## WHAT IS ASKED:
1) Answer these about the forum post on the feeder bin rats:
(a) How many rats did the poster already have at home?
(b) About how many baby rats bolted when the poster reached into the feeder bin?
(c) What was the chosen baby put into for the trip home?
2) Can you carry on the forum post about the feeder bin rats, picking up after its final sentence?

# Surprise feeder bin boys <3



## Andyurgay (Jun 10, 2013)

So yesterday I went to an old pet store I haven't been to in ages to look for toys for my guys. Since they now have full range of the DFN,. it was pretty empty. While there, the owner asked if I had rats, I told him I had 3 boys. He asked if I was interested in a couple more? I told him sure, since 4 is the number I'd prefer to have. I like even numbers lol So he took me to the back where they keep the feeders. He told me he had taken a few out of the feeder bin because they had great personalities and didn't want them to be feeders. He opened up this big wooden bin and I noticed a bunch of tiny mice. Then he lifted a hut and there were 3 small rats. He plopped a black berkshire in my arms, then a capped dumbo (still not sure on color) He let me walk around with them for a bit and they sure were sweet little guys. A bit scared of course, but very curious and out going. He put them back and out of curiosity I asked about the feeder babies. I know some people have great success with feeders and just wanted to try now that I was in the mindset. I reached in and about 40 baby rats bolted. It was really sad actually. But a sweet little capped dumbo came to my hand and nibbled my fingers. He looked identical to the one in the mouse cage. The guy saw this and plopped him into the mouse cage with the others. After a while I told him I'll take the capped baby in the mouse cage. He asked if I was sure I wouldn't take two? I told him I would think about it. He put the baby in an old cricket shipment box (_nasty._ If that is what "pet" rats are taken home in I cringe to think of what the poor feeders are shipped home in).

## PROVIDED MATERIAL:
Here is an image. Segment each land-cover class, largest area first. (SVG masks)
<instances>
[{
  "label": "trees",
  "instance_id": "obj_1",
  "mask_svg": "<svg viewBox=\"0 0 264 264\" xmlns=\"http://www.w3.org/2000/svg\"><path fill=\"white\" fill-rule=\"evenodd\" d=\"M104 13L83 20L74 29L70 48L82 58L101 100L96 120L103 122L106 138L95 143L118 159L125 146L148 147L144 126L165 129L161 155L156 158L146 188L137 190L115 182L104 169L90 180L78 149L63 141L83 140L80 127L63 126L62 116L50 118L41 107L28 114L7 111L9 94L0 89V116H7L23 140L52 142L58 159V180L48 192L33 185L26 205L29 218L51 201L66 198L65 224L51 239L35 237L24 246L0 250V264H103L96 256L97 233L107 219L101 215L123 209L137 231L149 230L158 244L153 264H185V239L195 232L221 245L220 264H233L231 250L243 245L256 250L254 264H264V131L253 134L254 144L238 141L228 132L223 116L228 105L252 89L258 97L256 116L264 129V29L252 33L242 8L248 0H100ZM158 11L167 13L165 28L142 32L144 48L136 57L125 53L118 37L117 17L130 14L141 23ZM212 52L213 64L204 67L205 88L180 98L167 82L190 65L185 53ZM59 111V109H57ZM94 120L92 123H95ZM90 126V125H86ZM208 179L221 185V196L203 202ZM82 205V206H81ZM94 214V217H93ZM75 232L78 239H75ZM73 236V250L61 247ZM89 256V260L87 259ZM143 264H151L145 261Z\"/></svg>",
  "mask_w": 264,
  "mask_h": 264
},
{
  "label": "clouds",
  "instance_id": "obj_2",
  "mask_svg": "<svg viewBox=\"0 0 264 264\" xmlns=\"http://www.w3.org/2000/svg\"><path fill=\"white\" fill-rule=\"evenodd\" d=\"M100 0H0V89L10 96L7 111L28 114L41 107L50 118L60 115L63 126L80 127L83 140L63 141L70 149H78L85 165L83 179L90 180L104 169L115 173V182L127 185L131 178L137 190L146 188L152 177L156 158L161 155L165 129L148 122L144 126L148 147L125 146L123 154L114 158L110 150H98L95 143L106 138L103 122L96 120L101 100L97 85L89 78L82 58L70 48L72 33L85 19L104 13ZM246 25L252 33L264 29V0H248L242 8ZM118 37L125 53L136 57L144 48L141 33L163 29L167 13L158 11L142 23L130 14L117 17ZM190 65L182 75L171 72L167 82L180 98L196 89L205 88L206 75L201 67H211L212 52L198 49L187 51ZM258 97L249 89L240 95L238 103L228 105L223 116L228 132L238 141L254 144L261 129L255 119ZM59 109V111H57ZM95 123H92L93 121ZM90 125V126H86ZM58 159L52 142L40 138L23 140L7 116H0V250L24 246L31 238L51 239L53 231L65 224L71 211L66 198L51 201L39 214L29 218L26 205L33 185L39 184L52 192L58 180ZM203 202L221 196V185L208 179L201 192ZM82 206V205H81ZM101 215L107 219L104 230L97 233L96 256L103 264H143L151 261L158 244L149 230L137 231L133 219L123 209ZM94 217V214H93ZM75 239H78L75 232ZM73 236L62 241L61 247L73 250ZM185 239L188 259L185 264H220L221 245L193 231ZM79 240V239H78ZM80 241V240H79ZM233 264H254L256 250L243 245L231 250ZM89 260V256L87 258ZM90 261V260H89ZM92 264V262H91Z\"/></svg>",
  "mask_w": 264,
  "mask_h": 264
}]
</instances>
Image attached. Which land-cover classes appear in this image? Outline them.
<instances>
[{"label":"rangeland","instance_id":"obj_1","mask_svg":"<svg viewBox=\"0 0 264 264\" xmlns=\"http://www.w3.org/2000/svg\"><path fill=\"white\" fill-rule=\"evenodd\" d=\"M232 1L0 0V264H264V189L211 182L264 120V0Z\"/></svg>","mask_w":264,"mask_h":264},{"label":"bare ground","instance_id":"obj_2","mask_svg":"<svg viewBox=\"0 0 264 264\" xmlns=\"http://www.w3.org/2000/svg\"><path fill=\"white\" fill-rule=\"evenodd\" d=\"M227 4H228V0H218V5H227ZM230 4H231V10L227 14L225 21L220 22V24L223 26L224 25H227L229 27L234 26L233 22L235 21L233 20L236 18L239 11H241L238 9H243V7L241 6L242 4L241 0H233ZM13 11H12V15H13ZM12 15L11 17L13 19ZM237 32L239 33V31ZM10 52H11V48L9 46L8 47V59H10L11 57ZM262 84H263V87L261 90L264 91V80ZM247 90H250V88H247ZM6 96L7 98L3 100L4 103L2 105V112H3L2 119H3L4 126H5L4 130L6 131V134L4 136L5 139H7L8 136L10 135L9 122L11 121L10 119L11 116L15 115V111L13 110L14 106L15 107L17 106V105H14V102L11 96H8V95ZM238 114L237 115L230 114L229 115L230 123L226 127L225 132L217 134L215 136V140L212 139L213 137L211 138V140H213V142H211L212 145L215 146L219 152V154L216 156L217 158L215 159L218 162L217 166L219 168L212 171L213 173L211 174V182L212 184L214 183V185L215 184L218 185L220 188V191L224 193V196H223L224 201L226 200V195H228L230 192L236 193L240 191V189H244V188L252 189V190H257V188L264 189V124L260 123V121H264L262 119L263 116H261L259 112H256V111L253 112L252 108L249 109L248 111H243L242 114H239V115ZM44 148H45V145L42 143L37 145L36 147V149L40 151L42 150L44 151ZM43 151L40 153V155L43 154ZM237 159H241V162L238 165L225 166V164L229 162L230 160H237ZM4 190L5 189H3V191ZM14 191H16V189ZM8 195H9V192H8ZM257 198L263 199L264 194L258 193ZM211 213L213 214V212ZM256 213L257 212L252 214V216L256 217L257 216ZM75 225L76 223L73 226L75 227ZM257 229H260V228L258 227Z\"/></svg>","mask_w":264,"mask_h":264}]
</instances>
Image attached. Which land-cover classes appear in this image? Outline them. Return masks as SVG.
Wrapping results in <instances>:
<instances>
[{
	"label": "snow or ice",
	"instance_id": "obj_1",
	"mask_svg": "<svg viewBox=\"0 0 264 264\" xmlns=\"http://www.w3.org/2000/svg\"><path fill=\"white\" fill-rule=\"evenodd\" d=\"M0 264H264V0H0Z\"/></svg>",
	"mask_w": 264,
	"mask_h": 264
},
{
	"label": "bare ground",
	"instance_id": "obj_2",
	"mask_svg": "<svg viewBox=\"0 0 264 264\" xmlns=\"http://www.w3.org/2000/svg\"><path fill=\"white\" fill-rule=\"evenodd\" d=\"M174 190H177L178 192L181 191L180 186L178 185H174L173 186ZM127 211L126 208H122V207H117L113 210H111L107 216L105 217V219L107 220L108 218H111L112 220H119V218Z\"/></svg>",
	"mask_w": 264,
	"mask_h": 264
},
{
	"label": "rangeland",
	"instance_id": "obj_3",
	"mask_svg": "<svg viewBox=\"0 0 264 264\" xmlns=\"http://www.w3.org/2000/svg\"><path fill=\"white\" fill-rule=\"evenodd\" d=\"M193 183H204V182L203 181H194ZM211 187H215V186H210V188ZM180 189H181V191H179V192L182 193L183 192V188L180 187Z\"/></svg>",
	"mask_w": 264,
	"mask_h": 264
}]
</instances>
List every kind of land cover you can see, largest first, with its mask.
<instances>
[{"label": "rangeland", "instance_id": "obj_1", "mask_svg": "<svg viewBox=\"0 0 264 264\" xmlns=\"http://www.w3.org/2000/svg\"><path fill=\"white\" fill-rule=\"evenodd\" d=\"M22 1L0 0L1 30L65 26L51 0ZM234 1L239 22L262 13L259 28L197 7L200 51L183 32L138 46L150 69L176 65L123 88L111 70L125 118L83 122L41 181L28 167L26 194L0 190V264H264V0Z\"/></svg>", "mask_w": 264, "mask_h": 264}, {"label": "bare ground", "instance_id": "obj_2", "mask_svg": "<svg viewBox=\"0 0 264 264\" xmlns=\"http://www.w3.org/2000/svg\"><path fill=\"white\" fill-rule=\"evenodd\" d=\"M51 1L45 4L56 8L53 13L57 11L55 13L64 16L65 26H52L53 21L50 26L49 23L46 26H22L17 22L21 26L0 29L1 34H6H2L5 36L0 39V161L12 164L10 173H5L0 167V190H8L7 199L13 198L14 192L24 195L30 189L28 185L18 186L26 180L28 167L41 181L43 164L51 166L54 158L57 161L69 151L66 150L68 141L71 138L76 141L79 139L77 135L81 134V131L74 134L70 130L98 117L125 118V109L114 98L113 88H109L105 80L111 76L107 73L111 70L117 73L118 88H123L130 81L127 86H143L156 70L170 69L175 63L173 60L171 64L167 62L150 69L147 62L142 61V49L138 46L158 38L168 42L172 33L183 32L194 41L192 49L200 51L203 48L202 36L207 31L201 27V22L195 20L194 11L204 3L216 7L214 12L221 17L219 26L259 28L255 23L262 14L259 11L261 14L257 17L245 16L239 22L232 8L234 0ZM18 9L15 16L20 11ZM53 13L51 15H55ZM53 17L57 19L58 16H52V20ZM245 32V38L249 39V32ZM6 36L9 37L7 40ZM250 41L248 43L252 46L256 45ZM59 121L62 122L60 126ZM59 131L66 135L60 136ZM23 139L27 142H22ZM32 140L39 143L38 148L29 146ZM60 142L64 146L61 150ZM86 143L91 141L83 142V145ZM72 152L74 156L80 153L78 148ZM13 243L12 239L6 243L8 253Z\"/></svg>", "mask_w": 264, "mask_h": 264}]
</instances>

## ANSWERS FOR THIS EXERCISE:
1)
(a) Three boys.
(b) About 40.
(c) An old cricket shipment box.

2)
When I got home to take him out I found TWO babies. Both capped identical babies. I don't know how it happened, I checked my receipt and I was only charged for one so my only thought is after he put the baby in the box, I started playing with the feeder babies again and he was talking to me about them so when we stood back up, he saw the second identical one, forgot he already packed up my baby and popped that one in the box as well. Who knows, maybe he just reeeallly wanted those babies to get homes. He did seem like he really enjoyed the rats and felt bad about them being feeders. 

Anyhow, I now have two new babies. And by babies, I mean _babies_. I'm guessing around 6-7 weeks? They are just slightly bigger than my girls were when I got them at 5 weeks. They are adorable! And so sweet. Understandably scared but curious, adventurous and have no sign of an illness what so ever. I will continue to watch for illness since I did here some wuffling breathing from a couple others in the feeder bin. But so far, they seem perfect =]

I just have a couple questions. Is my guess on age correct? Or roughly? It's hard to tell in the pictures but maybe the videos can give an idea of size? Also, they look to be rex coated, curly whiskers, slightly curly, thinner fur. The fur is not thin, just thinner than my other standard coated boys. One seems to have slightly straighter fur than the other, will he maybe become standard coat as he gets older? Or curlier? It's seriously adorable either way, I've never seen a rex in person. Also, coloring is throwing me off. They seem to have a single color, but some patches are darker and some lighter than the uniform color. Are they just molting or is this some strange variety I've never heard of? They are really beautiful little guys, I'm excited to see how they turn out =]


Now, pictures and videos! Also, no names have been chosen, suggestions are welcome. I have a few ideas but I'm still open =] I'm learning how to tell them apart but for now it's a bit hard. One has a pretty gnarly kink in his tail from an old break (poor baby) and he is a bit more skittish ( he was the one left in the feeder bin) but just as sweet with time.


----------



## Andyurgay (Jun 10, 2013)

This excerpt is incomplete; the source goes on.